↓↓↓
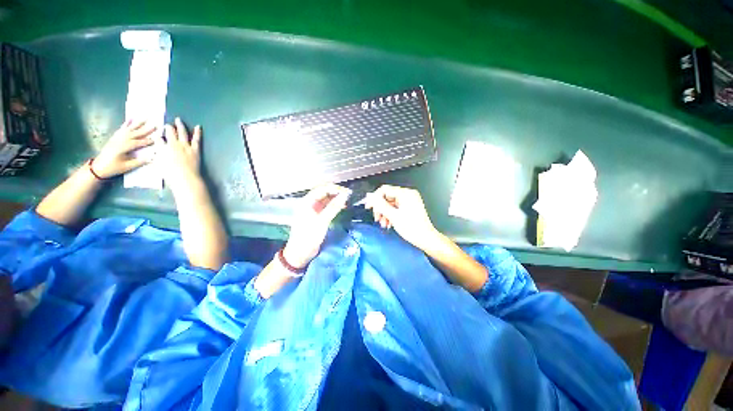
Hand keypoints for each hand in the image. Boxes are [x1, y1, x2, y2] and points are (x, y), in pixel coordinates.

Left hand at [92, 120, 155, 177]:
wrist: (98, 167)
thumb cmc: (113, 168)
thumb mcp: (127, 167)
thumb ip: (139, 162)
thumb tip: (152, 157)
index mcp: (123, 148)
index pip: (138, 143)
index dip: (148, 141)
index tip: (158, 138)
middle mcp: (120, 141)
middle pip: (135, 134)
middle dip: (145, 129)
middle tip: (155, 125)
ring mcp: (116, 138)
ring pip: (129, 129)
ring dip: (137, 124)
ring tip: (145, 118)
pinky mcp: (114, 138)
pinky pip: (121, 129)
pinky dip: (126, 124)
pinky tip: (130, 119)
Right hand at [157, 118, 201, 193]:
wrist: (185, 178)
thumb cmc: (170, 175)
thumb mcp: (159, 165)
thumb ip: (156, 158)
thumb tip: (153, 155)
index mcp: (162, 149)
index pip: (157, 139)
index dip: (157, 135)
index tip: (156, 133)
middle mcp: (173, 144)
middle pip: (169, 132)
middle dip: (168, 127)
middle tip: (167, 124)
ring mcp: (185, 146)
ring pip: (182, 132)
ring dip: (180, 125)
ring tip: (178, 119)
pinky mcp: (195, 149)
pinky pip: (196, 139)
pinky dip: (197, 132)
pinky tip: (198, 126)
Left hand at [282, 184, 350, 268]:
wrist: (300, 253)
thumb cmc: (308, 236)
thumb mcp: (322, 221)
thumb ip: (333, 207)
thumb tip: (345, 196)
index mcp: (307, 202)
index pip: (322, 189)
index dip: (335, 189)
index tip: (346, 192)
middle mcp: (309, 204)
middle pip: (324, 193)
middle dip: (336, 193)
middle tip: (348, 195)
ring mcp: (313, 210)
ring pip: (326, 200)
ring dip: (336, 199)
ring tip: (347, 200)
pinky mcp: (317, 216)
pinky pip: (327, 207)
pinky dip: (334, 206)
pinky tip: (342, 207)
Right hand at [364, 185, 438, 249]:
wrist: (425, 239)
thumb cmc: (413, 229)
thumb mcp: (393, 216)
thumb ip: (380, 205)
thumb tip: (370, 196)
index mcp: (406, 194)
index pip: (385, 190)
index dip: (375, 198)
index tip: (369, 206)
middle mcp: (408, 195)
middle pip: (387, 197)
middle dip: (380, 208)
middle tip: (377, 217)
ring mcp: (409, 201)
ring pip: (390, 204)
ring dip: (384, 213)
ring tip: (383, 223)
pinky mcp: (409, 207)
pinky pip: (395, 208)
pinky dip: (390, 215)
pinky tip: (388, 223)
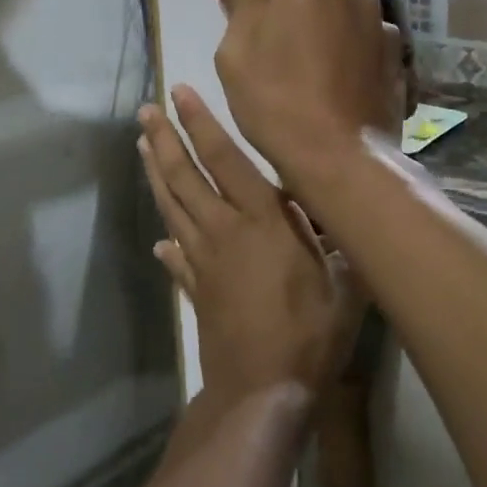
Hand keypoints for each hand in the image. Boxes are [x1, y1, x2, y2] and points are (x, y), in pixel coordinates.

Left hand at [138, 86, 364, 403]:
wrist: (262, 392)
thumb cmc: (310, 334)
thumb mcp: (344, 284)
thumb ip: (339, 244)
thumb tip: (344, 214)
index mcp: (261, 221)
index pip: (225, 160)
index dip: (201, 124)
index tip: (179, 94)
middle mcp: (224, 232)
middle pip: (186, 178)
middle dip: (164, 141)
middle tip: (145, 112)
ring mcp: (203, 261)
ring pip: (173, 208)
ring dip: (157, 175)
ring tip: (142, 148)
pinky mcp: (195, 290)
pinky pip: (177, 258)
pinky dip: (167, 244)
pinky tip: (160, 241)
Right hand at [206, 0, 404, 183]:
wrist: (338, 162)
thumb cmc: (277, 98)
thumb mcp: (238, 52)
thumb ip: (238, 3)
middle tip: (283, 27)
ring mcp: (383, 34)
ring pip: (354, 13)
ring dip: (334, 26)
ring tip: (309, 66)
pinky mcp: (397, 68)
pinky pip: (368, 47)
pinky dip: (352, 56)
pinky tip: (334, 89)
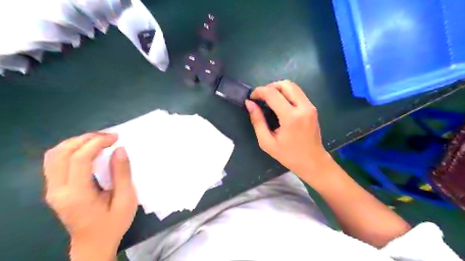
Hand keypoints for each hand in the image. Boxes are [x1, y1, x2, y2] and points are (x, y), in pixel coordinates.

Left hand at [42, 133, 136, 259]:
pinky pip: (55, 162)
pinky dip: (71, 150)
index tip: (115, 137)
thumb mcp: (126, 199)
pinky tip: (88, 150)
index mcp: (76, 195)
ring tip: (98, 140)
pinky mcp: (54, 190)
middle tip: (108, 136)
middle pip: (61, 153)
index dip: (96, 143)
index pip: (78, 159)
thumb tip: (119, 149)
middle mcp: (57, 191)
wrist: (94, 244)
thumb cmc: (114, 223)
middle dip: (85, 139)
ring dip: (76, 142)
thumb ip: (122, 173)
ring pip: (54, 156)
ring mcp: (52, 190)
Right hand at [244, 81, 327, 178]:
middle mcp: (303, 107)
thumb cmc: (288, 155)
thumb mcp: (267, 142)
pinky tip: (279, 104)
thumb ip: (257, 121)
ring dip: (278, 89)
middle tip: (261, 98)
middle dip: (270, 87)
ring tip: (269, 100)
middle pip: (285, 84)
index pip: (273, 94)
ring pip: (293, 86)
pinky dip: (286, 94)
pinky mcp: (312, 108)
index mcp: (291, 117)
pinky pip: (297, 93)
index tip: (252, 97)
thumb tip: (249, 103)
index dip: (259, 91)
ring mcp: (310, 106)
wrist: (313, 162)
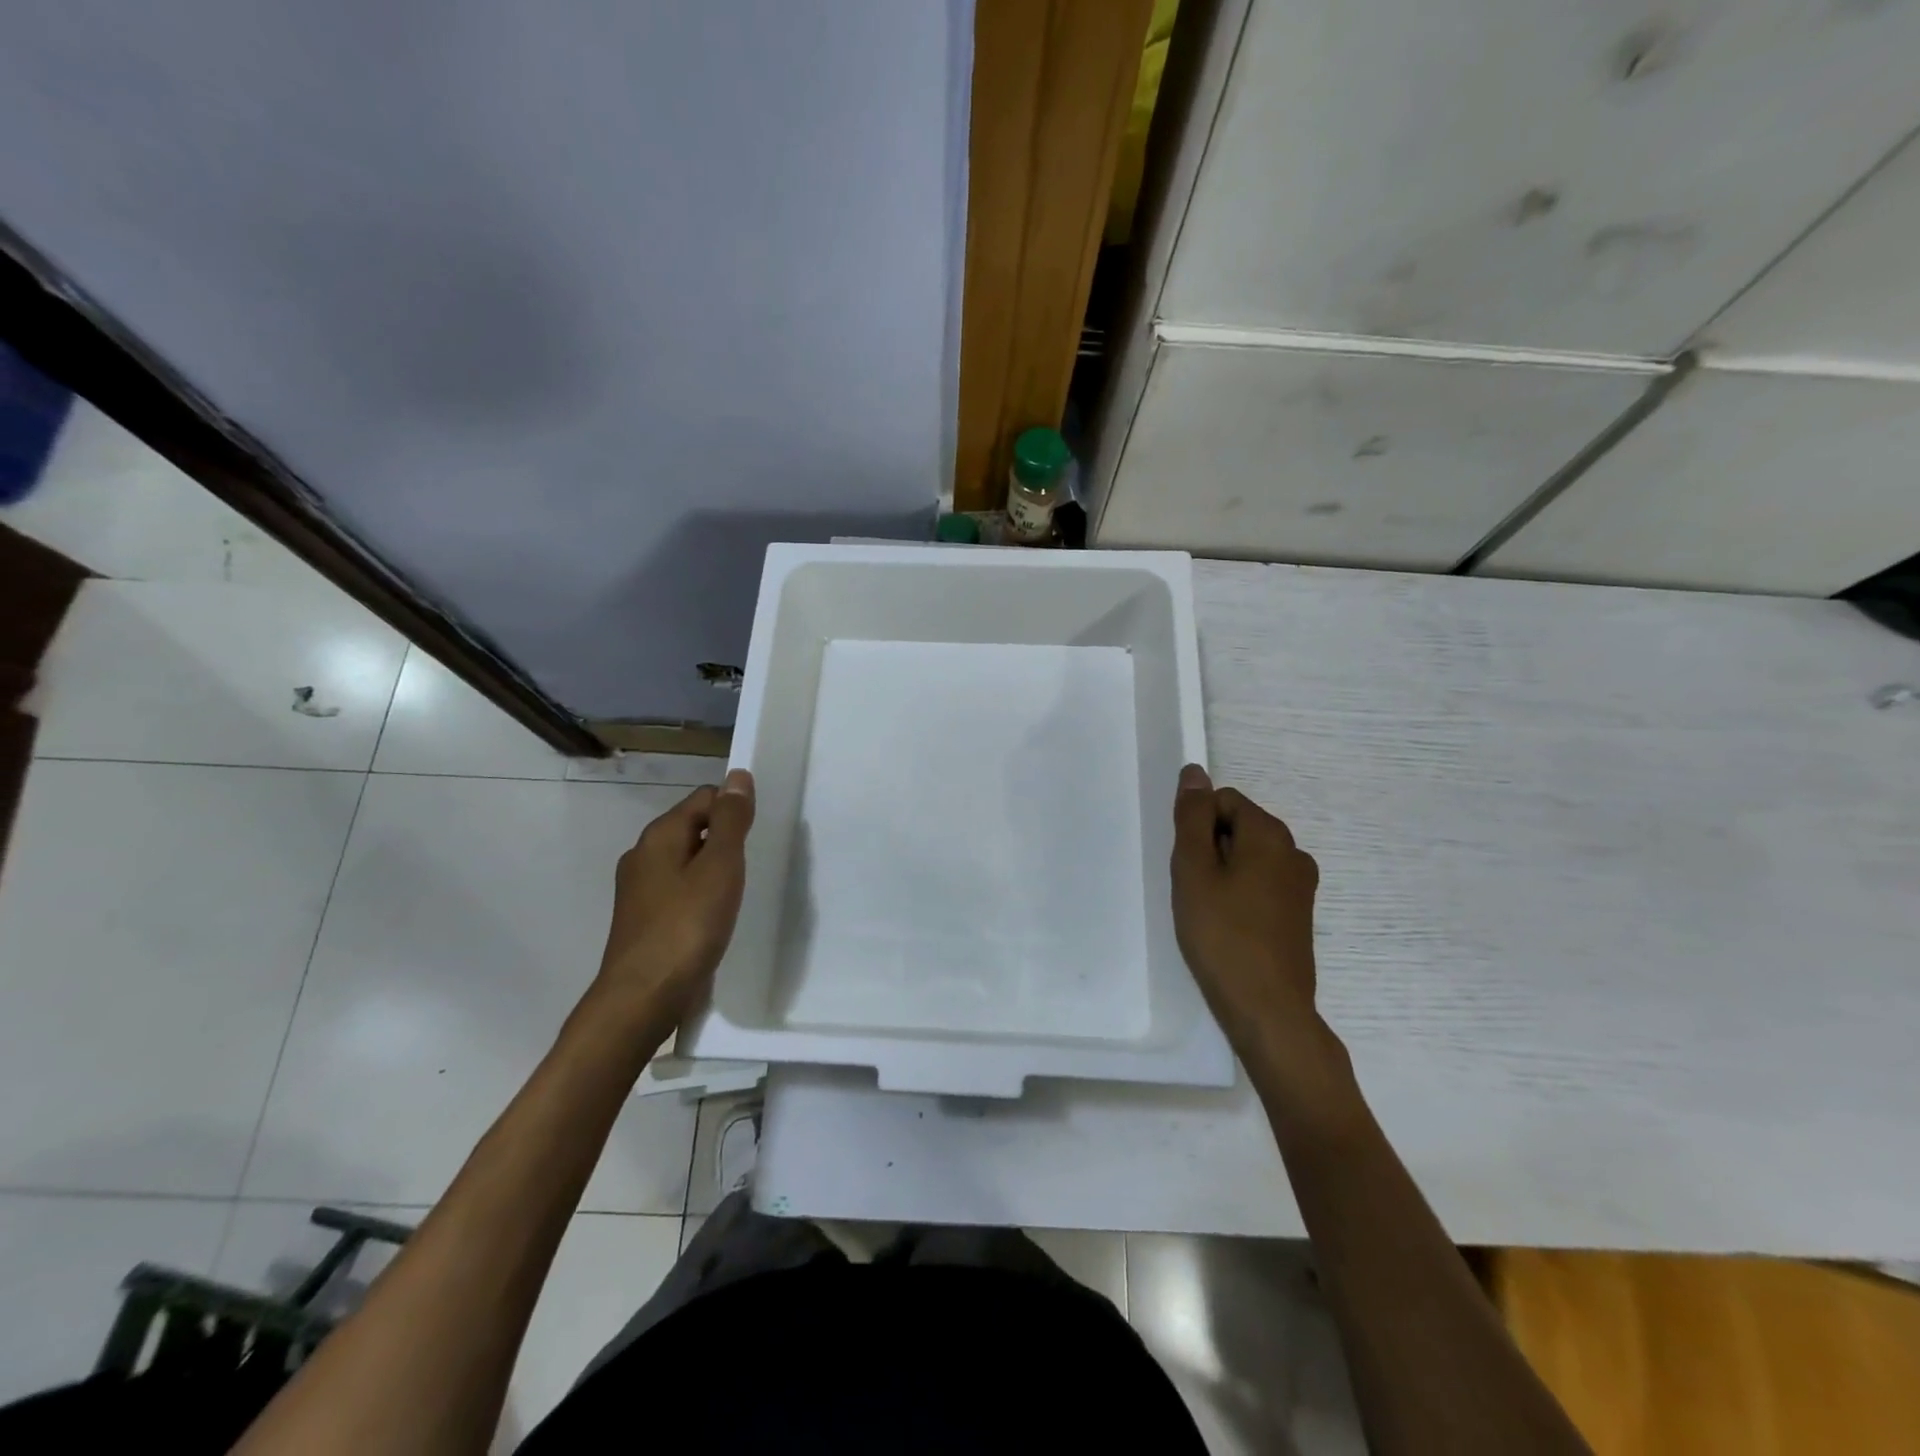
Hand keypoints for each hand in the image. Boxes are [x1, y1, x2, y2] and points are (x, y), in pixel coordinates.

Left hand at [593, 769, 755, 1027]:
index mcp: (660, 835)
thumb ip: (731, 821)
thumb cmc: (686, 927)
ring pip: (686, 861)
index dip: (734, 809)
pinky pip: (679, 890)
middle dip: (725, 840)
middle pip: (694, 827)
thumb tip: (738, 776)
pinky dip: (700, 894)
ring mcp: (639, 889)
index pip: (704, 798)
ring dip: (713, 869)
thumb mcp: (720, 867)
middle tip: (752, 865)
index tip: (757, 837)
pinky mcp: (643, 919)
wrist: (642, 999)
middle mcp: (643, 855)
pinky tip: (714, 917)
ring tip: (738, 893)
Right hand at [1171, 764, 1335, 1078]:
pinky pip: (1261, 884)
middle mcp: (1294, 851)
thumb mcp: (1193, 869)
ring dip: (1222, 874)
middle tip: (1193, 890)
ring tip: (1208, 912)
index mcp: (1270, 834)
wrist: (1268, 1009)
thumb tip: (1195, 772)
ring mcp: (1301, 885)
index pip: (1223, 800)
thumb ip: (1193, 817)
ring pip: (1247, 858)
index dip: (1197, 826)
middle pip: (1237, 827)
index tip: (1188, 865)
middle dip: (1209, 849)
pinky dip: (1239, 895)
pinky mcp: (1299, 914)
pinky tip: (1227, 927)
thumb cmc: (1222, 934)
↑↑↑
WHAT YOU HAVE TO DO
Your copy should hold exactly the lines from the one that contains "thumb tip: (249, 103)" through the final line of the data, both ends included, and no pictures.

FINISHED TASK
thumb tip: (249, 103)
index dip: (259, 91)
ring mcp: (310, 106)
wrist: (313, 162)
Hand keypoints for each hand in the image. Boxes are [x1, y1, x2, y2] and points are (x, y), in pixel coordinates.

Left hand at [593, 769, 755, 1027]:
index mcp: (660, 835)
thumb ip: (731, 821)
thumb cmc: (686, 927)
ring pip: (686, 861)
index dip: (734, 809)
pinky pip: (679, 890)
middle dip: (725, 840)
middle pip: (694, 827)
thumb tip: (738, 776)
pinky dip: (700, 894)
ring mcp: (639, 889)
index pip: (704, 798)
ring dip: (713, 869)
thumb mcp: (720, 867)
middle tip: (752, 865)
index tip: (757, 837)
pinky mcp: (643, 919)
wrist: (642, 999)
middle mcp: (643, 855)
pinky tip: (714, 917)
ring tip: (738, 893)
Right hand at [1171, 764, 1335, 1078]:
pinky pip: (1261, 884)
middle mcp: (1294, 851)
thumb mcp: (1193, 869)
ring dip: (1222, 874)
middle tip: (1193, 890)
ring tip: (1208, 912)
index mcp: (1270, 834)
wrist: (1268, 1009)
thumb tip: (1195, 772)
ring mcp: (1301, 885)
index pip: (1223, 800)
thumb ip: (1193, 817)
ring pip: (1247, 858)
index dip: (1197, 826)
middle pip: (1237, 827)
index tip: (1188, 865)
middle dip: (1209, 849)
pinky dip: (1239, 895)
pinky mcp: (1299, 914)
pinky tip: (1227, 927)
thumb cmc: (1222, 934)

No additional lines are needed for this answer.